§ Source records:
......
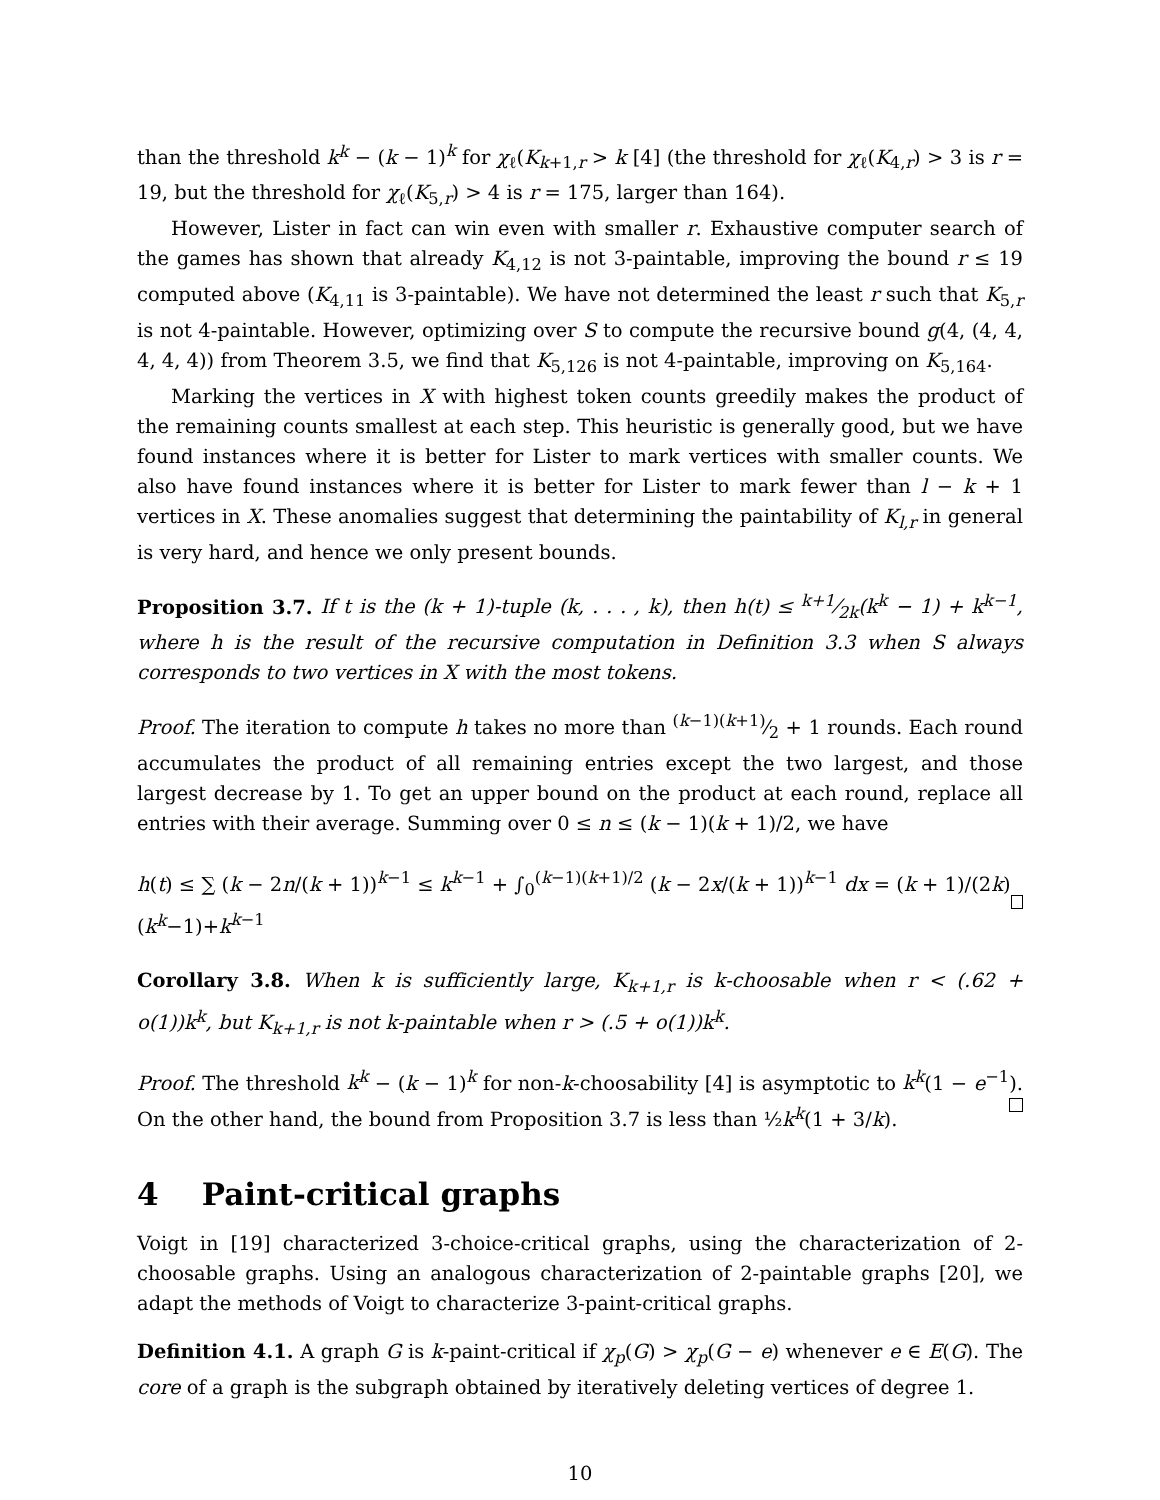than the threshold k<sup>k</sup> − (k − 1)<sup>k</sup> for χ<sub>ℓ</sub>(K<sub>k+1,r</sub> > k [4] (the threshold for χ<sub>ℓ</sub>(K<sub>4,r</sub>) > 3 is r = 19, but the threshold for χ<sub>ℓ</sub>(K<sub>5,r</sub>) > 4 is r = 175, larger than 164).
However, Lister in fact can win even with smaller r. Exhaustive computer search of the games has shown that already K<sub>4,12</sub> is not 3-paintable, improving the bound r ≤ 19 computed above (K<sub>4,11</sub> is 3-paintable). We have not determined the least r such that K<sub>5,r</sub> is not 4-paintable. However, optimizing over S to compute the recursive bound g(4, (4, 4, 4, 4, 4)) from Theorem 3.5, we find that K<sub>5,126</sub> is not 4-paintable, improving on K<sub>5,164</sub>.
Marking the vertices in X with highest token counts greedily makes the product of the remaining counts smallest at each step. This heuristic is generally good, but we have found instances where it is better for Lister to mark vertices with smaller counts. We also have found instances where it is better for Lister to mark fewer than l − k + 1 vertices in X. These anomalies suggest that determining the paintability of K<sub>l,r</sub> in general is very hard, and hence we only present bounds.
Proposition 3.7. If t is the (k + 1)-tuple (k, . . . , k), then h(t) ≤ k+1⁄2k(k<sup>k</sup> − 1) + k<sup>k−1</sup>, where h is the result of the recursive computation in Definition 3.3 when S always corresponds to two vertices in X with the most tokens.
Proof. The iteration to compute h takes no more than (k−1)(k+1)⁄2 + 1 rounds. Each round accumulates the product of all remaining entries except the two largest, and those largest decrease by 1. To get an upper bound on the product at each round, replace all entries with their average. Summing over 0 ≤ n ≤ (k − 1)(k + 1)/2, we have
h(t) ≤ ∑ (k − 2n/(k + 1))<sup>k−1</sup> ≤ k<sup>k−1</sup> + ∫<sub>0</sub><sup>(k−1)(k+1)/2</sup> (k − 2x/(k + 1))<sup>k−1</sup> dx = (k + 1)/(2k) (k<sup>k</sup>−1)+k<sup>k−1</sup>
Corollary 3.8. When k is sufficiently large, K<sub>k+1,r</sub> is k-choosable when r < (.62 + o(1))k<sup>k</sup>, but K<sub>k+1,r</sub> is not k-paintable when r > (.5 + o(1))k<sup>k</sup>.
Proof. The threshold k<sup>k</sup> − (k − 1)<sup>k</sup> for non-k-choosability [4] is asymptotic to k<sup>k</sup>(1 − e<sup>−1</sup>). On the other hand, the bound from Proposition 3.7 is less than ½k<sup>k</sup>(1 + 3/k).
4 Paint-critical graphs
Voigt in [19] characterized 3-choice-critical graphs, using the characterization of 2-choosable graphs. Using an analogous characterization of 2-paintable graphs [20], we adapt the methods of Voigt to characterize 3-paint-critical graphs.
Definition 4.1. A graph G is k-paint-critical if χ<sub>p</sub>(G) > χ<sub>p</sub>(G − e) whenever e ∈ E(G). The core of a graph is the subgraph obtained by iteratively deleting vertices of degree 1.
10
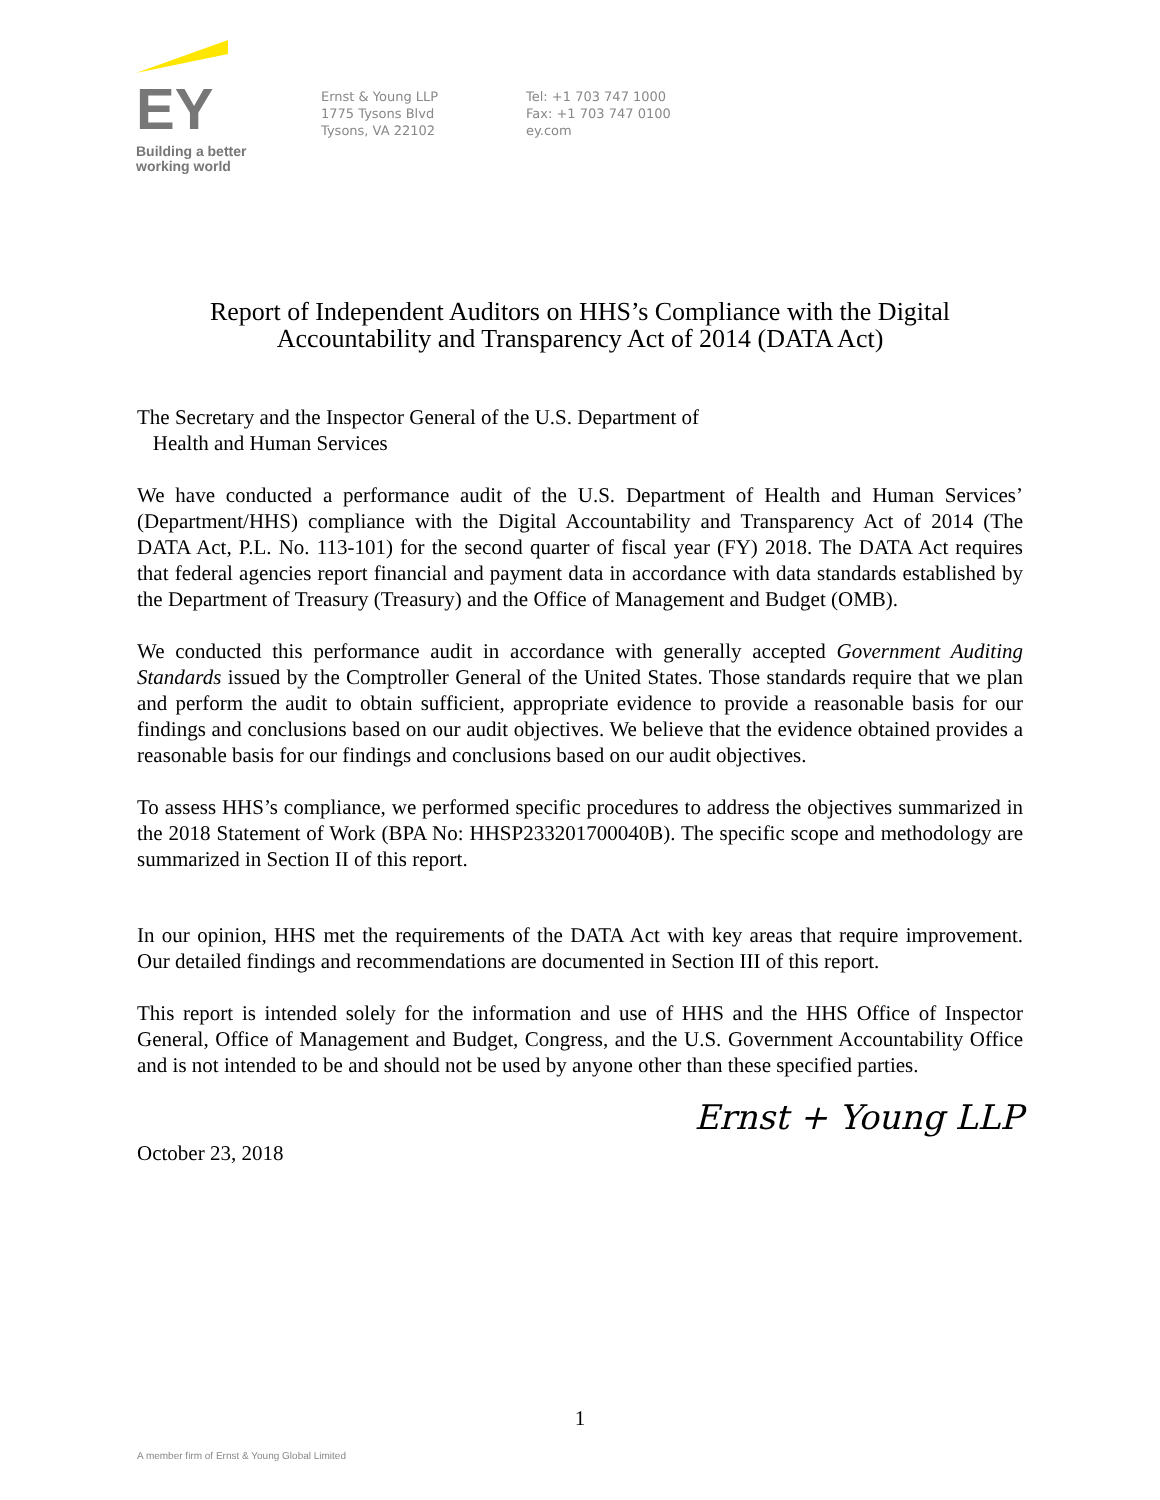EY
Building a better
working world
Ernst & Young LLP
1775 Tysons Blvd
Tysons, VA 22102
Tel: +1 703 747 1000
Fax: +1 703 747 0100
ey.com
Report of Independent Auditors on HHS’s Compliance with the Digital
Accountability and Transparency Act of 2014 (DATA Act)
The Secretary and the Inspector General of the U.S. Department of
Health and Human Services
We have conducted a performance audit of the U.S. Department of Health and Human Services’ (Department/HHS) compliance with the Digital Accountability and Transparency Act of 2014 (The DATA Act, P.L. No. 113-101) for the second quarter of fiscal year (FY) 2018. The DATA Act requires that federal agencies report financial and payment data in accordance with data standards established by the Department of Treasury (Treasury) and the Office of Management and Budget (OMB).
We conducted this performance audit in accordance with generally accepted Government Auditing Standards issued by the Comptroller General of the United States. Those standards require that we plan and perform the audit to obtain sufficient, appropriate evidence to provide a reasonable basis for our findings and conclusions based on our audit objectives. We believe that the evidence obtained provides a reasonable basis for our findings and conclusions based on our audit objectives.
To assess HHS’s compliance, we performed specific procedures to address the objectives summarized in the 2018 Statement of Work (BPA No: HHSP233201700040B). The specific scope and methodology are summarized in Section II of this report.
In our opinion, HHS met the requirements of the DATA Act with key areas that require improvement. Our detailed findings and recommendations are documented in Section III of this report.
This report is intended solely for the information and use of HHS and the HHS Office of Inspector General, Office of Management and Budget, Congress, and the U.S. Government Accountability Office and is not intended to be and should not be used by anyone other than these specified parties.
Ernst + Young LLP
October 23, 2018
1
A member firm of Ernst & Young Global Limited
......
§ TASK BRIEF:
Copy exactly the stretch of data above from the line with "Fax: +1 703 747 0100" through the line with "We have conducted", and omit all other lines.

§ EXERCISE RESULT:
Fax: +1 703 747 0100
ey.com
Report of Independent Auditors on HHS’s Compliance with the Digital
Accountability and Transparency Act of 2014 (DATA Act)
The Secretary and the Inspector General of the U.S. Department of
Health and Human Services
We have conducted a performance audit of the U.S. Department of Health and Human Services’ (Department/HHS) compliance with the Digital Accountability and Transparency Act of 2014 (The DATA Act, P.L. No. 113-101) for the second quarter of fiscal year (FY) 2018. The DATA Act requires that federal agencies report financial and payment data in accordance with data standards established by the Department of Treasury (Treasury) and the Office of Management and Budget (OMB).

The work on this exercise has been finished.